WHAT TO WORK ON: Copy out the lines of the items below word for word, starting at the line containing "scientific name: Stratiotes aloides" and ending at the line containing "order: Caryophyllales". Include both of those lines.

DATA FOR PROCESSING:
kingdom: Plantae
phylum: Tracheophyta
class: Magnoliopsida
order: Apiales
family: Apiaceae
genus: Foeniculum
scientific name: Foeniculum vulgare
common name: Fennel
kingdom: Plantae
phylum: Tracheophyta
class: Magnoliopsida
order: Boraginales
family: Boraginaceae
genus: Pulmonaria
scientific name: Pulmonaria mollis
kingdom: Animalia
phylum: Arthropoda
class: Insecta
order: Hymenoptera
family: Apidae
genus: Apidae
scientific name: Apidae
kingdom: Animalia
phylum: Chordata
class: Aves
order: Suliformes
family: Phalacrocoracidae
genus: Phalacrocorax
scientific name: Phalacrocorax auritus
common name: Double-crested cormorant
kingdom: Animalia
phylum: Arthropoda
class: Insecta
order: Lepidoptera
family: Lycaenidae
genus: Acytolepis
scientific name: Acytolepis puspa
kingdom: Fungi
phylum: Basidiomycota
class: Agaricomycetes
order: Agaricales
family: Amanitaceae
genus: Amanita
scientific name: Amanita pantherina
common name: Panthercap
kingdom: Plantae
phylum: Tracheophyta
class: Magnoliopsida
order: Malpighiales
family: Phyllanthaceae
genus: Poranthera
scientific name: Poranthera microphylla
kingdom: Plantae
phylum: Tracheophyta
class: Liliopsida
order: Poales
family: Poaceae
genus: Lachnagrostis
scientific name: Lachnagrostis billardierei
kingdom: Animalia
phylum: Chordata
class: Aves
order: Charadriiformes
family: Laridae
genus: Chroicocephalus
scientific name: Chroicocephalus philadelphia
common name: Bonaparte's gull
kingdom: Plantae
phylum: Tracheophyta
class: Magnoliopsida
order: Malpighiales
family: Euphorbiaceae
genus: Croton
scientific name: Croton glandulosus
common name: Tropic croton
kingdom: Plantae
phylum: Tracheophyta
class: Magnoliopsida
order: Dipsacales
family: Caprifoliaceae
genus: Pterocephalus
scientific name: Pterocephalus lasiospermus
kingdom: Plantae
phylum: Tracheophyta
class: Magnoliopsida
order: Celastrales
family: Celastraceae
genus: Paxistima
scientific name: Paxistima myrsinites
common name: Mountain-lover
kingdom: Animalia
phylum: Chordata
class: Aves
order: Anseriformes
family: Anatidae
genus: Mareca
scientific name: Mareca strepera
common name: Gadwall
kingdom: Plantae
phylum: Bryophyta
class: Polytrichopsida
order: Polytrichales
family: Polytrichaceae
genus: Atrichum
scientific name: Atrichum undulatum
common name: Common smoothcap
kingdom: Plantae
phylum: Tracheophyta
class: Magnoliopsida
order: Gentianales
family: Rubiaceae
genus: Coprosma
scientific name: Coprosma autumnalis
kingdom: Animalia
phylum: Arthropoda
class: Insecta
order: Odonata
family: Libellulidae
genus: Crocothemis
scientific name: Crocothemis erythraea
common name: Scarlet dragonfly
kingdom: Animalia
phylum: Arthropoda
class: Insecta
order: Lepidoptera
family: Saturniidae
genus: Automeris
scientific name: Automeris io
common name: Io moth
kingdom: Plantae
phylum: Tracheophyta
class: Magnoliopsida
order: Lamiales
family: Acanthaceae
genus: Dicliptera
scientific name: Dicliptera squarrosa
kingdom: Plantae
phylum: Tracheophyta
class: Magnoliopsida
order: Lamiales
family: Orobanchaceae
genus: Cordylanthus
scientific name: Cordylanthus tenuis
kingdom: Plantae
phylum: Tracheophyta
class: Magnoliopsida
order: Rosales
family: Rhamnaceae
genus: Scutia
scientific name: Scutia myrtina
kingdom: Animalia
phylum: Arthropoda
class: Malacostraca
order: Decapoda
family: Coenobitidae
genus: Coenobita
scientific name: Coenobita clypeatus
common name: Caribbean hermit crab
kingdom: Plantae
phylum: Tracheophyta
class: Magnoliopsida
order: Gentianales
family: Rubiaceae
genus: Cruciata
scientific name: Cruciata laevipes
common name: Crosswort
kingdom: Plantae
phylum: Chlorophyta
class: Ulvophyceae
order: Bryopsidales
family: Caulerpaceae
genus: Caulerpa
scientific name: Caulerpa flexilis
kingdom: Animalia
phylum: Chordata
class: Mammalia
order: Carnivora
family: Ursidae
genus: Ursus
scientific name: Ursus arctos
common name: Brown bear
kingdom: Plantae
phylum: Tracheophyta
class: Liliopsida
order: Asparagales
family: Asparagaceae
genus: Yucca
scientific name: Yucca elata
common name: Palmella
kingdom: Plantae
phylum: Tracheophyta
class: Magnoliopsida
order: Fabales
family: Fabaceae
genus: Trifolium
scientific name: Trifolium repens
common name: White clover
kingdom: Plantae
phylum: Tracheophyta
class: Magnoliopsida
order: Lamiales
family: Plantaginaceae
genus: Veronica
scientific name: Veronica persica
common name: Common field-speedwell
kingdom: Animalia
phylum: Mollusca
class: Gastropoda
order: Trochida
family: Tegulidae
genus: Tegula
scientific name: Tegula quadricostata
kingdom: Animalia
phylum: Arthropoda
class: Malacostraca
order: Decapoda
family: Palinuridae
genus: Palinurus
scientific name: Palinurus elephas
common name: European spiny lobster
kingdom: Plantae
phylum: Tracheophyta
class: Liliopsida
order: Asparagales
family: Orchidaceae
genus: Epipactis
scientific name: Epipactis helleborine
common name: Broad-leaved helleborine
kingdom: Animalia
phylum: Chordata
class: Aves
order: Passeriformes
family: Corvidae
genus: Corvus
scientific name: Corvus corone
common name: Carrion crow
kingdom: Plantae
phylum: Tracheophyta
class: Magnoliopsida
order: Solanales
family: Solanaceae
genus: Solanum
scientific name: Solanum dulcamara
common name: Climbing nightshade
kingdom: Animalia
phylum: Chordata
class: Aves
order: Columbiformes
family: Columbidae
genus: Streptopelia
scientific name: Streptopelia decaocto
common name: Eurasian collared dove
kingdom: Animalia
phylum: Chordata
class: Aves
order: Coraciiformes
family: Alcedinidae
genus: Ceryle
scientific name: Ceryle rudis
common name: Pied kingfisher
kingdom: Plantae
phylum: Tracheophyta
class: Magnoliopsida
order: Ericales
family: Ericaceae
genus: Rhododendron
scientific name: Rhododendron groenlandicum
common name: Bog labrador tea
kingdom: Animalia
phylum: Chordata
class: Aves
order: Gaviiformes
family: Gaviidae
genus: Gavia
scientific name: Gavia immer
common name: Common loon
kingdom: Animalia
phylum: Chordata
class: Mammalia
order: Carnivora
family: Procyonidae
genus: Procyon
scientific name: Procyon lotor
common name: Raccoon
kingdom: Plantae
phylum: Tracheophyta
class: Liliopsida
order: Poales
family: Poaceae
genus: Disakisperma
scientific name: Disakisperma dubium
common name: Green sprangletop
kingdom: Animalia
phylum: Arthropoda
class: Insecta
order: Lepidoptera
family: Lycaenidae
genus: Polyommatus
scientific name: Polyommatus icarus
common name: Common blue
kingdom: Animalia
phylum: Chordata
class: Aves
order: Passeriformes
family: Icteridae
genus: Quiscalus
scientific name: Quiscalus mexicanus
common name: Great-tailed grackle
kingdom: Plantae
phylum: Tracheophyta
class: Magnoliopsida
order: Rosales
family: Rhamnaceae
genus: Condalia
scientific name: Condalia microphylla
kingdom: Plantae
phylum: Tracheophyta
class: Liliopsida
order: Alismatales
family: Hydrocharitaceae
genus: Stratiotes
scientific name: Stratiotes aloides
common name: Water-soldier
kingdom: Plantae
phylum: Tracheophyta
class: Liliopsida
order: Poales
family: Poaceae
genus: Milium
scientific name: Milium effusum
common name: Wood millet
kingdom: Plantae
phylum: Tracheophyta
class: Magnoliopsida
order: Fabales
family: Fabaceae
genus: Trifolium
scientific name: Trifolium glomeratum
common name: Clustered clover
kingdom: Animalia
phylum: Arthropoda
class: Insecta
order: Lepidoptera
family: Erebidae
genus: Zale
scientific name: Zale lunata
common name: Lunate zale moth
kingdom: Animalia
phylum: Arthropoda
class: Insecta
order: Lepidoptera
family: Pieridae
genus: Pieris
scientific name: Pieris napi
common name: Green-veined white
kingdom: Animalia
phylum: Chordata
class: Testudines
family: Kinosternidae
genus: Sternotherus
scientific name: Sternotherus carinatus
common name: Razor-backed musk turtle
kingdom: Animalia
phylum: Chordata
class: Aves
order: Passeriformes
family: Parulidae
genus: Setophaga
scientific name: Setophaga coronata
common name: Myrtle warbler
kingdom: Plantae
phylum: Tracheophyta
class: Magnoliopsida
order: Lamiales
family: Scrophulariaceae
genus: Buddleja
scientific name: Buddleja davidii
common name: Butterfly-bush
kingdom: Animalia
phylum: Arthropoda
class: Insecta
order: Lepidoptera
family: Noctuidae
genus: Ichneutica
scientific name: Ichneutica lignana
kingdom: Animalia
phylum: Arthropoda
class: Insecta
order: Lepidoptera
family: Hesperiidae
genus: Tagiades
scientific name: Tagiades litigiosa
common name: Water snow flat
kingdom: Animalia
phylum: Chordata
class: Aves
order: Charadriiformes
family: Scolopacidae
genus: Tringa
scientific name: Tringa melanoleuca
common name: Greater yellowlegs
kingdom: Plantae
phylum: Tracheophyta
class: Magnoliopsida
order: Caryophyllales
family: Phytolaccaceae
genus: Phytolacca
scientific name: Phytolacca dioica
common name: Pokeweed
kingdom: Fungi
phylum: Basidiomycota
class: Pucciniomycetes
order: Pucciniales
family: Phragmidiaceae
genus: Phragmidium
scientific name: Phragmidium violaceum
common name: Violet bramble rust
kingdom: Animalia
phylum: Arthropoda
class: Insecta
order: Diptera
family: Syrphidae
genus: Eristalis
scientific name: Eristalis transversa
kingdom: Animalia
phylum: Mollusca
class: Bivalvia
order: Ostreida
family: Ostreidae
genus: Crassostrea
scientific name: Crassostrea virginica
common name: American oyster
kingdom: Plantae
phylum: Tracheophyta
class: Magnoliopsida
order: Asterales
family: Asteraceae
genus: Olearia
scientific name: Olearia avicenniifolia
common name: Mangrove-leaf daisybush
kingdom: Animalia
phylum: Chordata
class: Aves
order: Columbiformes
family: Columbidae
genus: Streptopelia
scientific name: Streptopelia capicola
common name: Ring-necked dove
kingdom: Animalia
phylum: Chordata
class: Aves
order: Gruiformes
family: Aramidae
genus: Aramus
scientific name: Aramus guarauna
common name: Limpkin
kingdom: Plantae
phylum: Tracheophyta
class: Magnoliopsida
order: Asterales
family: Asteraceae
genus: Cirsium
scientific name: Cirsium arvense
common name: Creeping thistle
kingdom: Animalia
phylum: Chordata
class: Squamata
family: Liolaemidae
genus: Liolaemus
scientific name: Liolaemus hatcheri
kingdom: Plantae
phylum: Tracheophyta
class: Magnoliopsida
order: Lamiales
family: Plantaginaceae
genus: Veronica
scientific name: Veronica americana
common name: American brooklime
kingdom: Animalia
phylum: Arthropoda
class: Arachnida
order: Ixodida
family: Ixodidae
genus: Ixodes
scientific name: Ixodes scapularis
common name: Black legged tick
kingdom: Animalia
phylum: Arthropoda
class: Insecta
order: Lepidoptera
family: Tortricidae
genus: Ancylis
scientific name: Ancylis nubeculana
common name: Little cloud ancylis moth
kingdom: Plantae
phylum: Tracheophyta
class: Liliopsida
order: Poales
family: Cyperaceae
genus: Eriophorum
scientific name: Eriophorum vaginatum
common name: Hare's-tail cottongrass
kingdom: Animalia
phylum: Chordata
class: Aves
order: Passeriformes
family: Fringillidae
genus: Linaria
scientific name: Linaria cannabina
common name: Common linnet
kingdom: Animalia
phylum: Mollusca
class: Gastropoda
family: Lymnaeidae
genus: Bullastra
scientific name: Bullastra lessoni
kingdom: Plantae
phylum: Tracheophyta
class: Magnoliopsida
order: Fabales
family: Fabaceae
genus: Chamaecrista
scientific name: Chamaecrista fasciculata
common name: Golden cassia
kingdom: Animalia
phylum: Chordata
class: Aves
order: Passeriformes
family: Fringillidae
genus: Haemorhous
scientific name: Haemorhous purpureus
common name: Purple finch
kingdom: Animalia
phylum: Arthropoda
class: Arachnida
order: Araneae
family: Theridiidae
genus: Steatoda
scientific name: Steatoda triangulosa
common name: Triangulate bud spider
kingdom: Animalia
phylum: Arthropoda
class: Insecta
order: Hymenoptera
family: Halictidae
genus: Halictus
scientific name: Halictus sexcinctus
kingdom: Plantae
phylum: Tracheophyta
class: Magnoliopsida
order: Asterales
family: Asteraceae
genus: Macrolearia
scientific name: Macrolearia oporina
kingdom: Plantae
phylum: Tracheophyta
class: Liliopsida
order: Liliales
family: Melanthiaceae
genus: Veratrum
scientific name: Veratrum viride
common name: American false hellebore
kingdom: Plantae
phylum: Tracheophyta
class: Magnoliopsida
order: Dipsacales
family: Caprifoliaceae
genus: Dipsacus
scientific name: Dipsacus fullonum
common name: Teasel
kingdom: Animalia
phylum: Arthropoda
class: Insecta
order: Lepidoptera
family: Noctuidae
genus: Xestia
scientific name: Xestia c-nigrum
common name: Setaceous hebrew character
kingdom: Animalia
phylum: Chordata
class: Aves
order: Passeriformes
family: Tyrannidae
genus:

TASK ANSWER:
scientific name: Stratiotes aloides
common name: Water-soldier
kingdom: Plantae
phylum: Tracheophyta
class: Liliopsida
order: Poales
family: Poaceae
genus: Milium
scientific name: Milium effusum
common name: Wood millet
kingdom: Plantae
phylum: Tracheophyta
class: Magnoliopsida
order: Fabales
family: Fabaceae
genus: Trifolium
scientific name: Trifolium glomeratum
common name: Clustered clover
kingdom: Animalia
phylum: Arthropoda
class: Insecta
order: Lepidoptera
family: Erebidae
genus: Zale
scientific name: Zale lunata
common name: Lunate zale moth
kingdom: Animalia
phylum: Arthropoda
class: Insecta
order: Lepidoptera
family: Pieridae
genus: Pieris
scientific name: Pieris napi
common name: Green-veined white
kingdom: Animalia
phylum: Chordata
class: Testudines
family: Kinosternidae
genus: Sternotherus
scientific name: Sternotherus carinatus
common name: Razor-backed musk turtle
kingdom: Animalia
phylum: Chordata
class: Aves
order: Passeriformes
family: Parulidae
genus: Setophaga
scientific name: Setophaga coronata
common name: Myrtle warbler
kingdom: Plantae
phylum: Tracheophyta
class: Magnoliopsida
order: Lamiales
family: Scrophulariaceae
genus: Buddleja
scientific name: Buddleja davidii
common name: Butterfly-bush
kingdom: Animalia
phylum: Arthropoda
class: Insecta
order: Lepidoptera
family: Noctuidae
genus: Ichneutica
scientific name: Ichneutica lignana
kingdom: Animalia
phylum: Arthropoda
class: Insecta
order: Lepidoptera
family: Hesperiidae
genus: Tagiades
scientific name: Tagiades litigiosa
common name: Water snow flat
kingdom: Animalia
phylum: Chordata
class: Aves
order: Charadriiformes
family: Scolopacidae
genus: Tringa
scientific name: Tringa melanoleuca
common name: Greater yellowlegs
kingdom: Plantae
phylum: Tracheophyta
class: Magnoliopsida
order: Caryophyllales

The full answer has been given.